Published: Dec 14, 2012 04:30 PM
Modified: Dec 14, 2012 04:31 PM
CARRBORO - Town officials posted condemned signs Thursday outside stairwells at an apartment complex where a boy fell last month when the concrete stair tread gave way.
Inspectors could meet Dec. 22 with management of Collins Crossing to discuss a 10-day deadline for fixing dangerous stairs.
Code enforcement supervisor Mike Canova posted the signs in English and Spanish outside 24 of the complex’s 25 buildings.
“It’s not to scare (the residents),” he said. “We just want to keep them safe.”
Canova also sent a letter to Alcurt Carrboro LLC – the company’s local representative – and the Old Well Owners Association to let them know the stairs “are especially dangerous to life because of decay and defective construction.”
Earlier this month, the owners of the Jones Ferry Road complex were given until March 4 to complete the repairs, but Canova said Assistant Town Attorney T.C. Morphis Jr. has since advised them not to wait that long.
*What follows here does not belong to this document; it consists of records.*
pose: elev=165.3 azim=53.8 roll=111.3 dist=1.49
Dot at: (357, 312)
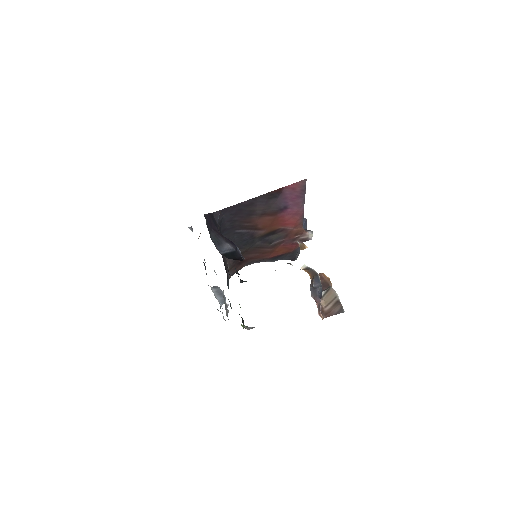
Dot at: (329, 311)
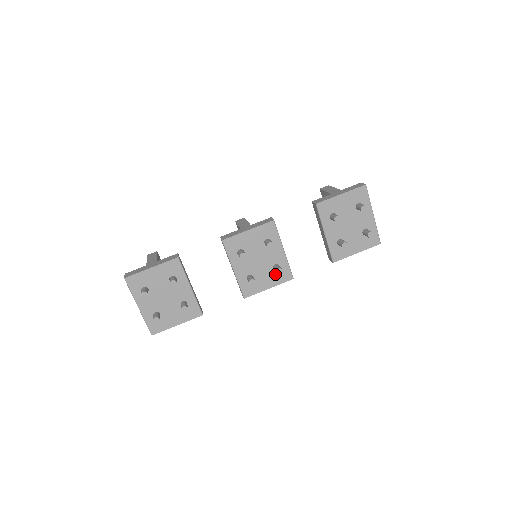
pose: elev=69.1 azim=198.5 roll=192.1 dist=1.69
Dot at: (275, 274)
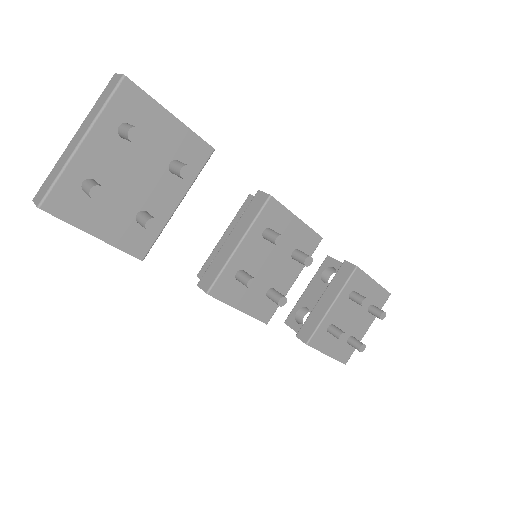
Dot at: (262, 299)
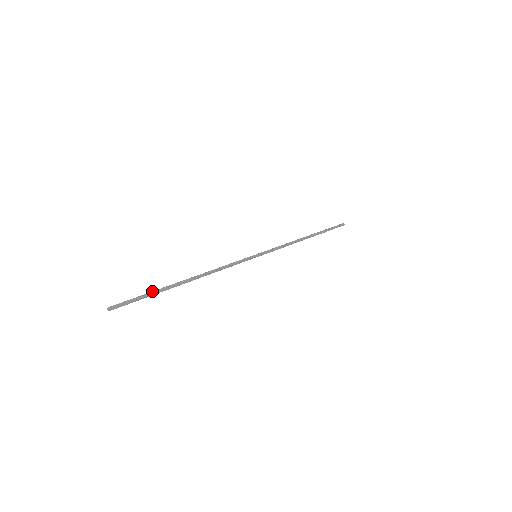
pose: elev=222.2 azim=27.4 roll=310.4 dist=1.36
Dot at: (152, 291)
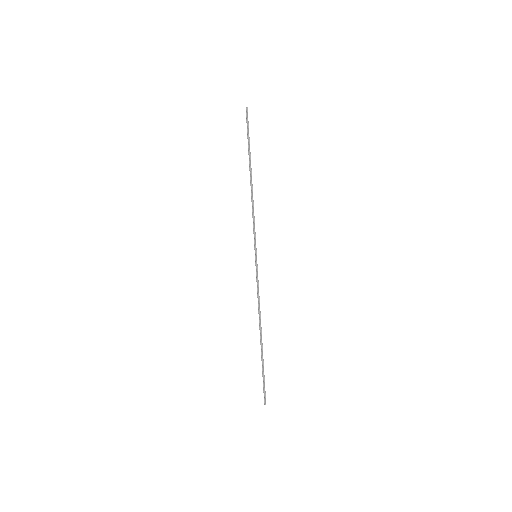
Dot at: occluded
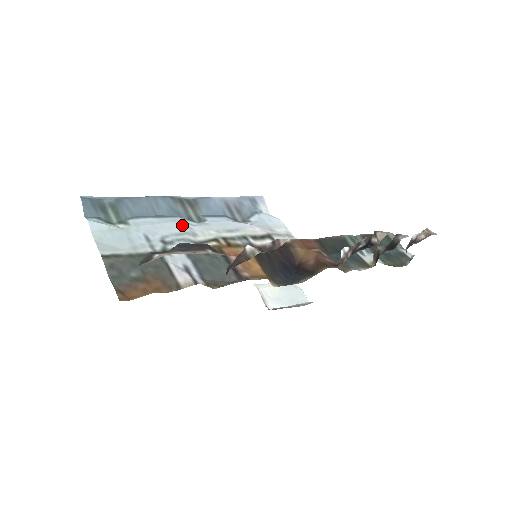
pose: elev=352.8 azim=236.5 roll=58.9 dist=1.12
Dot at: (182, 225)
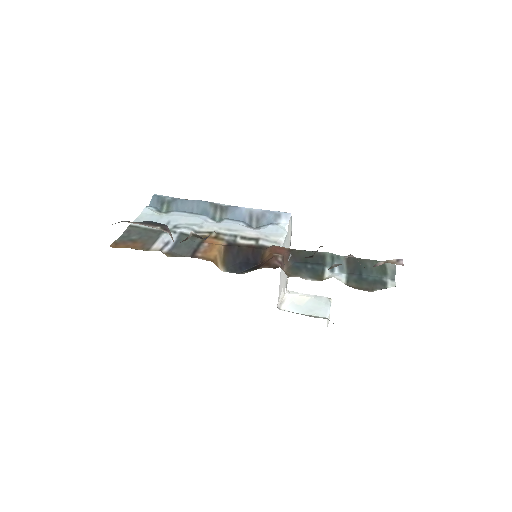
Dot at: (200, 220)
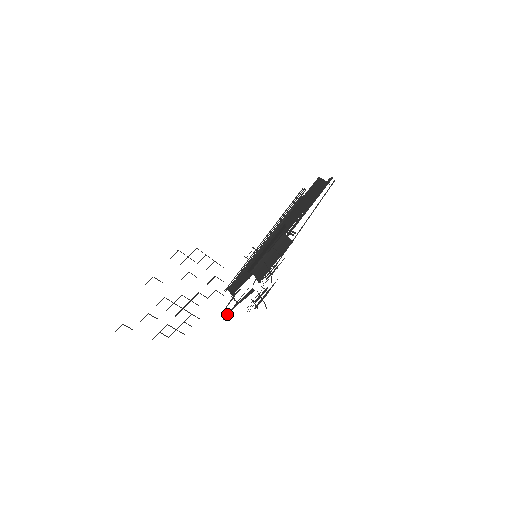
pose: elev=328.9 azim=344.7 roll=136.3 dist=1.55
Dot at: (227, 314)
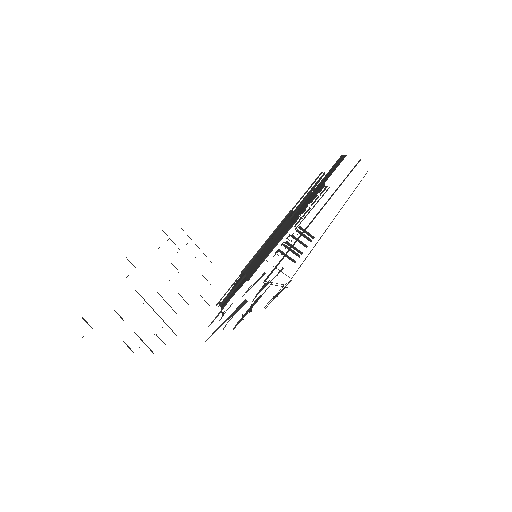
Dot at: (211, 335)
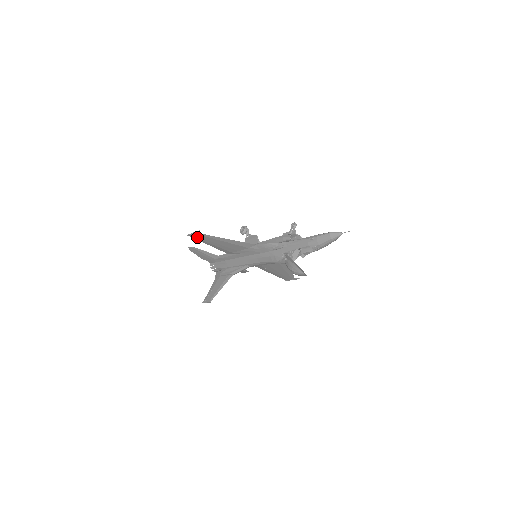
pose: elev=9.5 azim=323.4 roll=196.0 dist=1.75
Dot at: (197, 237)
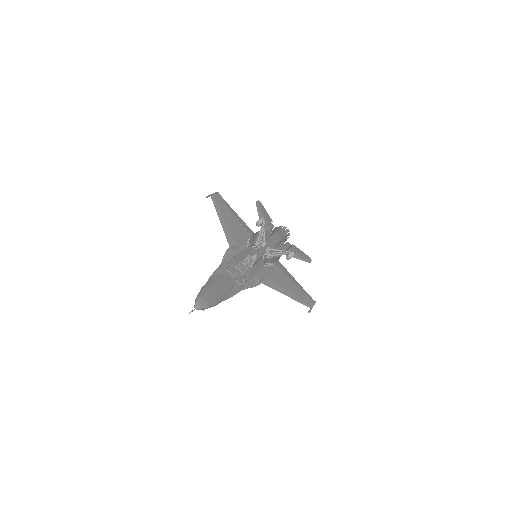
Dot at: (219, 199)
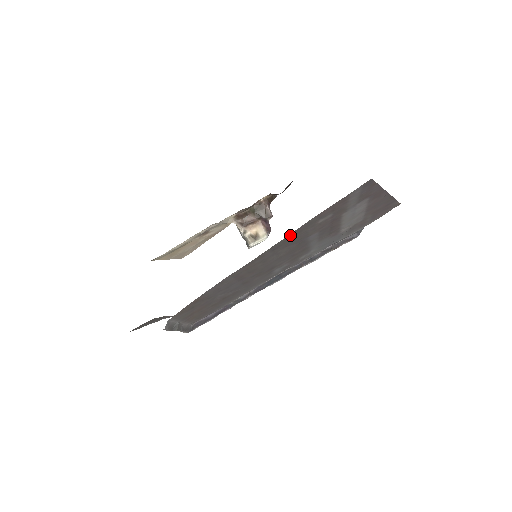
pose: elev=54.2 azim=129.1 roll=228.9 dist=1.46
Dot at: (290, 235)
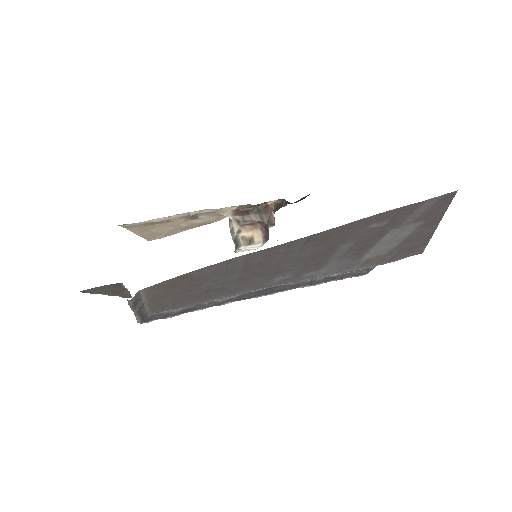
Dot at: (338, 228)
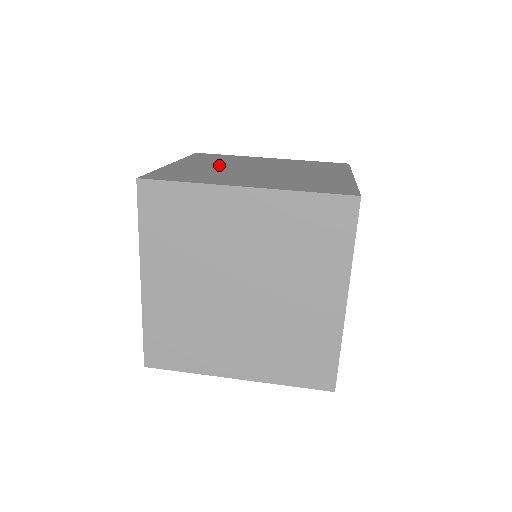
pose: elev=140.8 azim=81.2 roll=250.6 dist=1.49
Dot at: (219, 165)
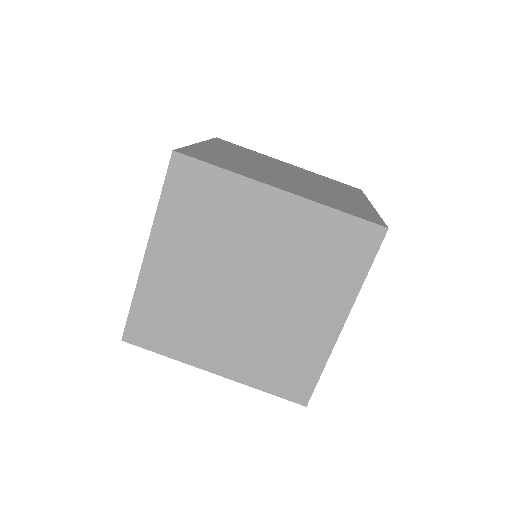
Dot at: (245, 158)
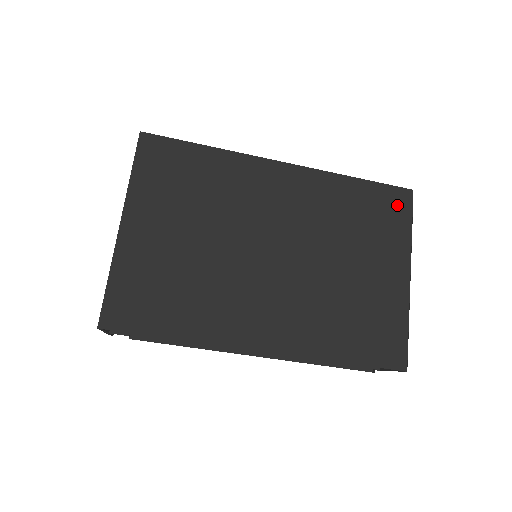
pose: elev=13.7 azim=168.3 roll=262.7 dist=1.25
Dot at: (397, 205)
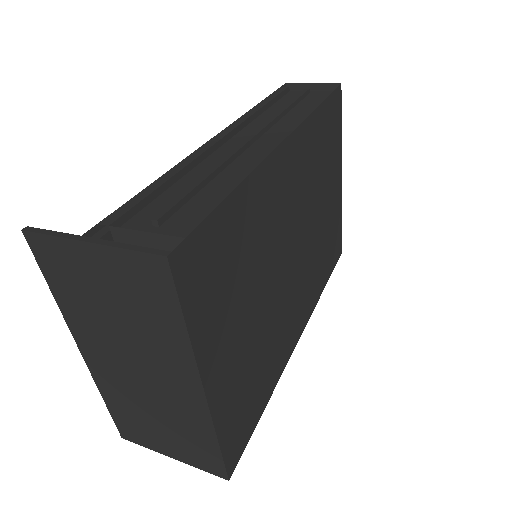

The complex has been the target of several inspections since 2010. The latest was prompted when the 10-year-old boy fell Nov. 24.
Carrboro’s firefighters have been warned to be careful if they respond to incidents at the complex, Canova said.
The question now is whether Massachusetts-based owner Aspen Square Management can complete the work in 10 days, he said. The management is being cooperative and seems willing to meet state and local building codes, he said.
The management and owners association will meet Wednesday to “consider and vote to approve” a special assessment of $5,406 on each of the complex’s 300-plus units, or a total of nearly $1.8 million. The meeting was planned before the November accident.
Aspen also has hired Excel Engineering owner Rob Munach to plan the repairs. He declined to comment on the scope of the work, how much time it could take or the potential cost. Another company will handle construction, he said.
Canova said it could involve repairing or replacing just a few steps or landing pads on some staircases. Others may need to be completely replaced, he said.
The town sympathizes with the owners, who paid nearly $7.1 million for the complex in June, but if the work is not completed on time, the town will have “some teeth to take them to court if necessary,” he said. The previous owners, Tar Heel Companies of Raleigh, also knew about the problems and took out 19 permits, but didn’t complete the work before selling the complex.